炎の先に
吹雪の中で明かりが見える。
そこに薬を作っている彼がいるのだろう。
しかし、足が重くなる。
なぜなら、彼女にとって、
炎とは暖かいものではなく、
彼女の夫にあたる狼の命を奪ったことになる。
心の中が冷たくなる、不安と怒りが未だに引きづっている。
心の臓は人間にあるのなら、向かいたい。
しかし、向かえば死ぬか生きるかの二者択一。
人間というものは自然を利益としか考えていない。
彼女の目にはそう映る。
確かに、白狼も生きるためにトナカイを食べることがある。
だけど、そこに利益なるものは発生しない。
お金という概念がないからだ。
ただ生きるために食べる。
しかし、人間はどうだ。
植物を奪い、動物を殺し、
お金のために動くものもいる。
利益というものが発生する。
だけど、今の彼女はその人間に頼ろうとしている。
動くか動かざるべきか。
ここまで、来てしまった以上は引くに引けない。
人間を信用してはいない、だけど、向かわなければ、自分の子が死ぬ。
子に先立たれてしまっては私は誰を信じていければいいのかと彼女は空に呼びかけるようにして、吠えた。

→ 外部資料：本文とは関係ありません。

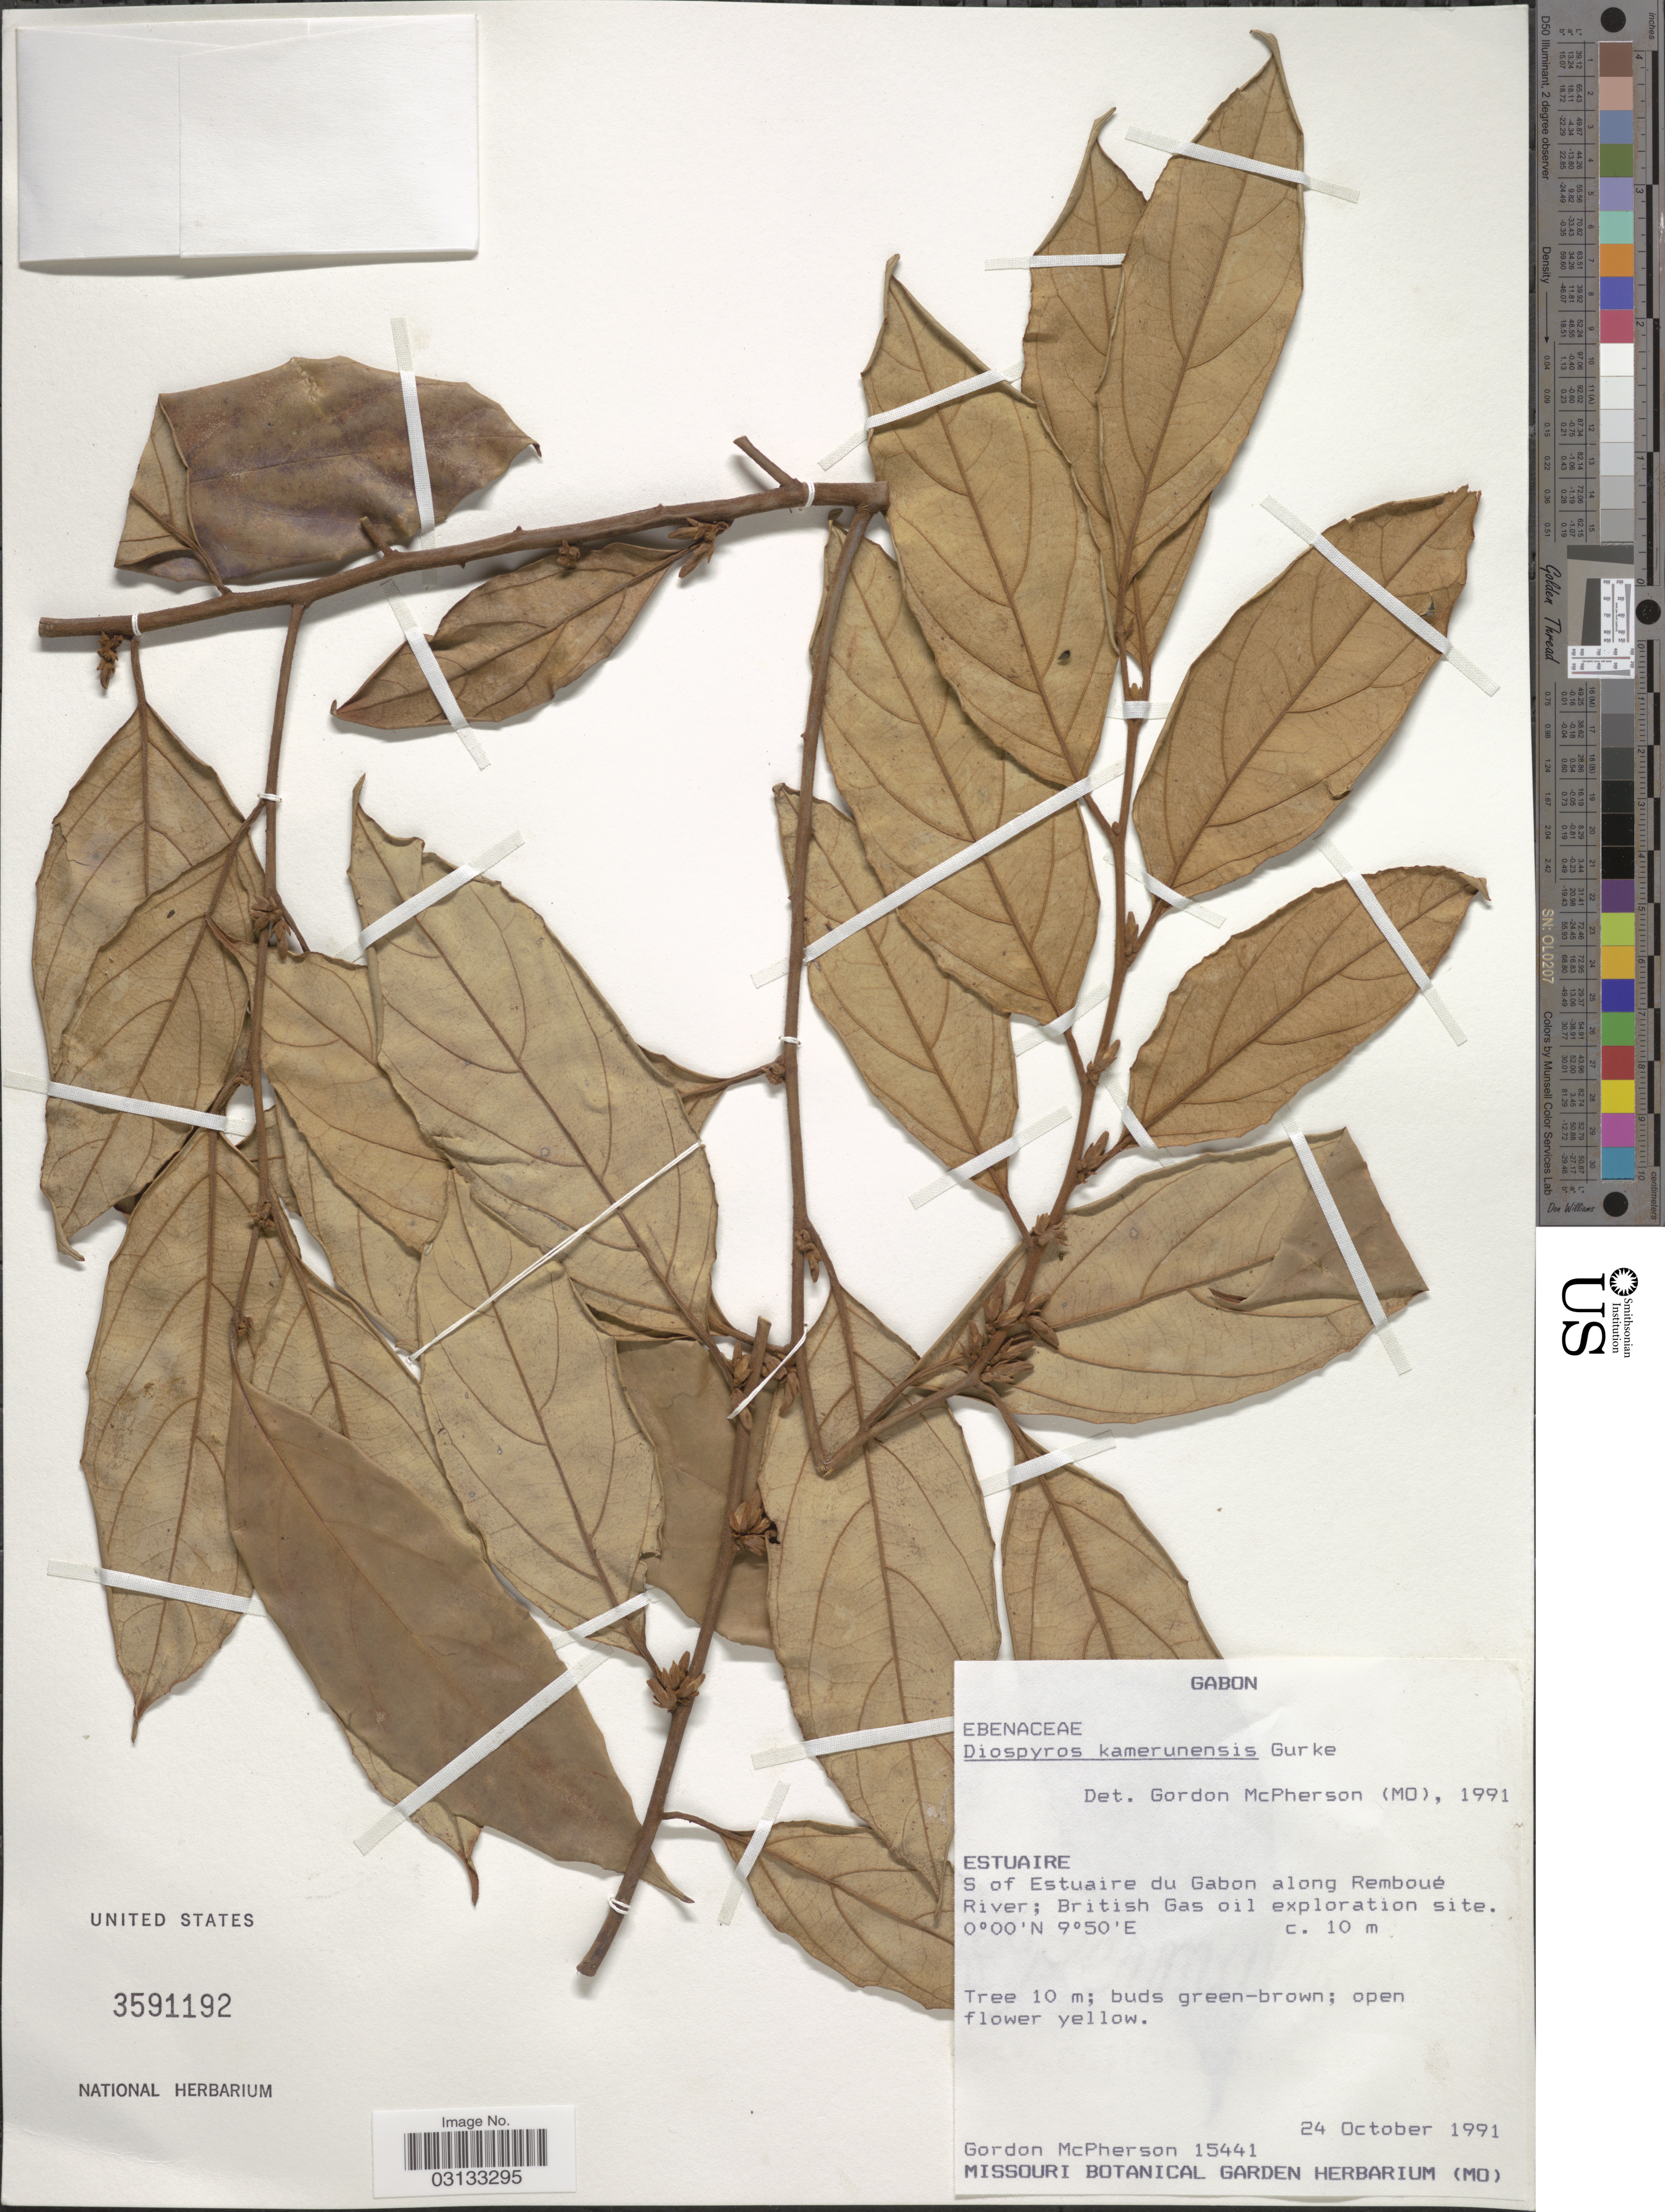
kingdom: Plantae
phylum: Tracheophyta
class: Magnoliopsida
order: Ericales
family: Ebenaceae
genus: Diospyros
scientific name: Diospyros kamerunensis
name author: Gürke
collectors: G. D. McPherson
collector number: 15441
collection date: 1991-10-24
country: Gabon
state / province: Estuaire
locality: S of Estuaire du Gabon along Remboué River; British Gas oil exploration site.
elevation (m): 10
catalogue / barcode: US 3591192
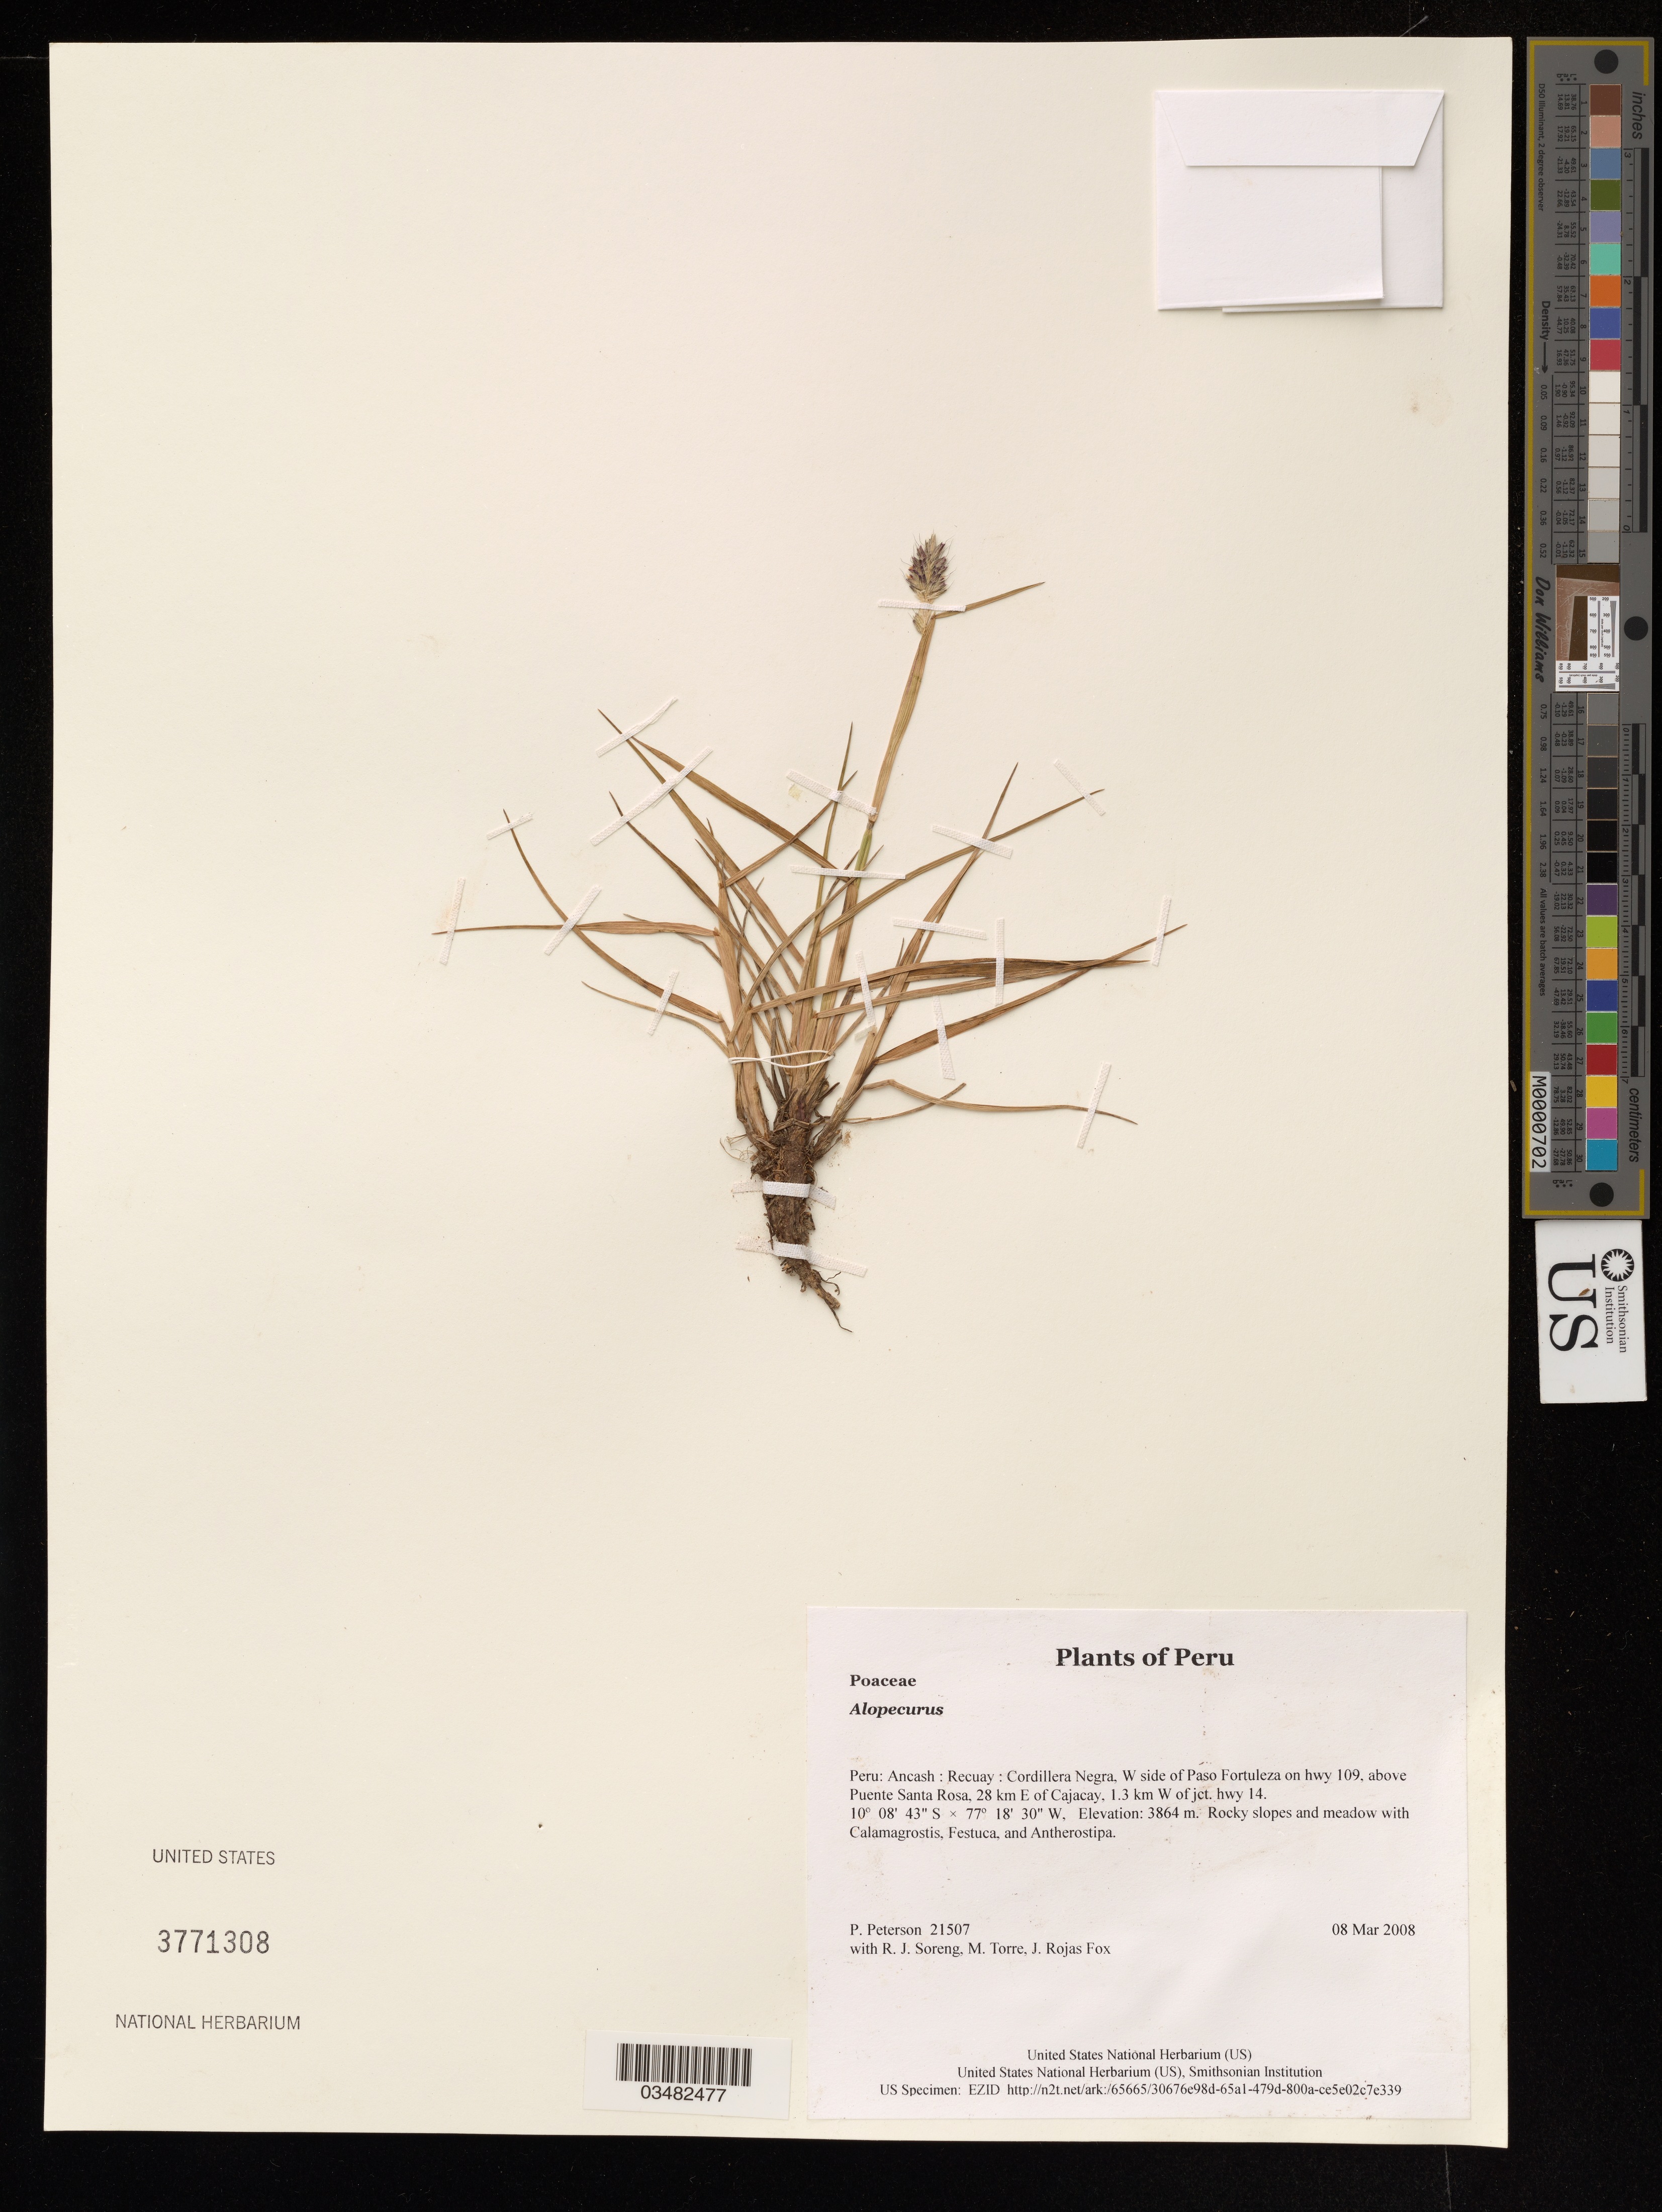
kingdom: Plantae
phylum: Tracheophyta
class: Liliopsida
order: Poales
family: Poaceae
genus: Alopecurus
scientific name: Alopecurus sp.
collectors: P. M. Peterson, R. J. Soreng, M. Torre & J. Rojas Fox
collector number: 21507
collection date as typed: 08 Mar 2008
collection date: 2008-03-08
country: Peru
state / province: Ancash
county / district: Recuay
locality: Cordillera Negra, W side of Paso Fortuleza on hwy 109, above Puente Santa Rosa, 28 km E of Cajacay, 1.3 km W of jct. hwy 14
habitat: Rocky slopes and meadow with Calamagrostis, Festuca, and Antherostipa.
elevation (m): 3864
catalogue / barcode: US 3771308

彼女が幼い頃、何気なく命について、聞いたことがある。
「ねぇ、お父さん、お母さん、白狼は死んだらどこに行くの?」
二匹は困った顔をして、答えた。
お父さん白狼が答えた。
「うーん、難しいなぁ、死んだら……土になるんだ」
「土になるの?」
「そうだ、だけど、土だけじゃなくて自然そのものになる」
「じゃあ、いなくなっちゃうの?」
「いや、そうじゃなくて、土になったあと、いろんなものになるんだよ」
「うーん、よくわかんない!」
「そうだな……ははは」
「ようは、共にいるってことよ」
お母さん狼が答えた。
「そうだった、そうだったな」
あの頃の彼女は健気に笑う。
そう、純粋に何らかの汚れを背負わずに生きていたあの頃を
彼らも今は、自然となって共にいるのだろうか?
いるとすれば答えてほしい、
命が終わったあとでも、
共にいるんだって証拠を
その印がなければ、彼女は信じれなかった。
うつむく、やはり、白い足でついた雪はすぐさま真っ白になる、
すると、突然、石がとんできた。
彼女はとっさによけた。
「くそ!敵か」
男に気づかれてしまう。
逃げるか、逃げないか、そんなことを考えるよりも、いかなければ、我が子を救えない。
彼女は不安のままに洞窟へと進む。